I believe that the process of referring the case to the Industrial court under the LRA is as followed by the claimants herein after the conciliator gave them a certificate of failing to resolve the dispute as per their Appendix IV herein.
It is true that S. 90 of Employment Act 2007 cups the time within which to file a suit like this at 3 years. This does not however oust the provision of the Labour Relations Act 2007 which provides for ways of instituting suit after going through the dispute resolution mechanism through the Labour Ministry. So long as the time lines envisaged under the Labour Relations Act as complied with, the cup of 3 years does not in my view intend to lock out litigants who opt to seek justice through the conciliation route which is even encouraged under our Constitution and S. 15 of the ICA, 2011 concerning the question oflocus under S.12(2) of the Industrial Court Act 2011.

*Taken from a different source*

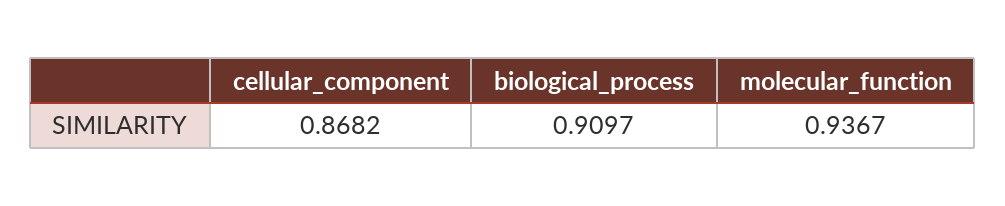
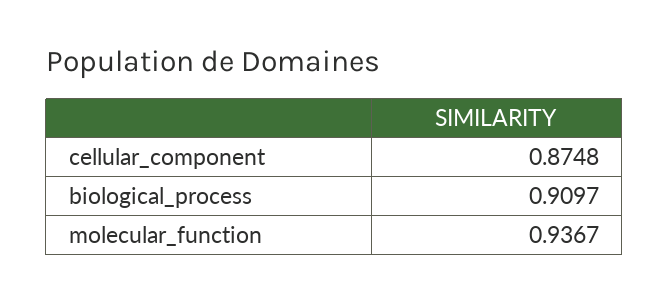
cellular_component: 0.8682 -> 0.8748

“An application, claim or complaint may be lodged with the court by or against an employee, an employer, a trade union, an employer's organization, a federation, the Registrar of Trade Union, the cabinet Secretary or any office established under any written law for such purpose.”
To contend that the trade Union herein does not have locus standi to file this case is therefore wrong as the trade Unions are givenlocusby virtue of the above section.
Lastly, on the issue of a cause of action, what the parties herein seek are remedies following a wrongful termination. S. 162(2) of the Constitution states that “Parliament shall establish courts with the status of the High Court to hear and determine disputes relating to:-
a) employment and labour relation; and ----”
the Industrial Court as it is is a special court to handle all employment and labour relations cases as is the suit before court. To allege that there is no cause of action for the court to determine is to preempt the hearing of this case and its outcome. If there is no cause of action, this court will make a finding on the same. However to raise the matter as a preliminary objection is premature.
I do agree with the claimants that they have locus to bring this matter to court and they are not time barred. I find the preliminary objection has no merit and I dismiss it with costs to the claimants.
HELLEN WASILWA
JUDGE
9/05/2013
Appearances:-
N/A for Claimant.
Betty Asuna Counsel h/b Ogutu for Respondent.